I bought a bag of seed compost from Pound stretcher and found a 2inch piece of glass in it. Fortunately I noticed it before breaking compost down with my hand.

I have had some good multi-purpose compost from Countrywide but it does have peat in it.


There's a place in the village next to me that sells mushroom compost by the bag. I was wondering if I could use that maybe mixed with some of my home grown stuff this year as all of you say that they are all the same, rubbish!

But I was not sure if this mushroom stuff would only be good for digging in the veg plot. Any ideas folks please?


Soil conditioner only really-not suitable for potting plants.
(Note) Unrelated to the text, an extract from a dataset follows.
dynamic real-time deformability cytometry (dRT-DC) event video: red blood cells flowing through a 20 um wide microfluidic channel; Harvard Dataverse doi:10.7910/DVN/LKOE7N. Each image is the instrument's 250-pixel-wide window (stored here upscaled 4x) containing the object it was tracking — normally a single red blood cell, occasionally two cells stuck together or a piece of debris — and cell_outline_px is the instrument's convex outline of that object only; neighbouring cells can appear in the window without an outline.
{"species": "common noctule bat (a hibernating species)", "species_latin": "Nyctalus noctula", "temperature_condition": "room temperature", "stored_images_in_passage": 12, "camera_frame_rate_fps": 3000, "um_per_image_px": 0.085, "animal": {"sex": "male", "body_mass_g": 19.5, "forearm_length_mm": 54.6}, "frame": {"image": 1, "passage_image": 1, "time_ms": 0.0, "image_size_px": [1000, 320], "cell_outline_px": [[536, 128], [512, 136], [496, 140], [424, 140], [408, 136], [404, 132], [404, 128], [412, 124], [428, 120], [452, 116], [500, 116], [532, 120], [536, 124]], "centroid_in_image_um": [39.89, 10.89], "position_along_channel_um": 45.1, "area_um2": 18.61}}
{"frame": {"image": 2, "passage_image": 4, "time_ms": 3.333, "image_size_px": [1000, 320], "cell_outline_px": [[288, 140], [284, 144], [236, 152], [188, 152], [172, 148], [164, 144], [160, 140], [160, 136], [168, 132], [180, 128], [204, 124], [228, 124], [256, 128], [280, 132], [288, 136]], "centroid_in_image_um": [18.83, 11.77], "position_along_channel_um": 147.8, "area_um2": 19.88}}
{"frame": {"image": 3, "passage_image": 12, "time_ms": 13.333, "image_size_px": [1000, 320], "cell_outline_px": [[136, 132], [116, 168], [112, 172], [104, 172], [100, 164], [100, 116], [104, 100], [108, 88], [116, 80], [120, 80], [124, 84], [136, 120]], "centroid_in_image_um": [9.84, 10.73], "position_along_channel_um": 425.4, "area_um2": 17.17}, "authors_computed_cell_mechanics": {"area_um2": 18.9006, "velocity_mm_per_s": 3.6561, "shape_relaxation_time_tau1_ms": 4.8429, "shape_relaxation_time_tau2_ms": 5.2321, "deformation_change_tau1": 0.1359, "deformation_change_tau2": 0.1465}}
I thought as much. I remember back about 40 years ago, we put some on the veg patch because it was a new house and the clay soil was unworkable. Each morning we came out to pick some mushrooms to have in a fry up. It helped break down the lumps and I have not used it since. But with all this info on the shop bought stuff I just gave it a thought. I might dig some into the greenhouse soil and maybe get some mushrooms again! Not for a fry-up though as we are at that age where we watch our cholesterol!


Spent mushroom compost will have lost most of its fertilizing capability, but it will still have a lot of trace elements that are important for plant health, so it is a good mulch, and good for working in with the rest of your compost, and is also good as a soil conditioner as Sotongeoff says. Be careful where you apply it though. It is alkaline, so don't apply it round ericacious plants such as rhodies, camellias, calluna, skimmias, and don't add it to your veg patch if it is already alakaline. If it is acidic then mushroom compost will help - most veggies prefer slightly alkaline soil.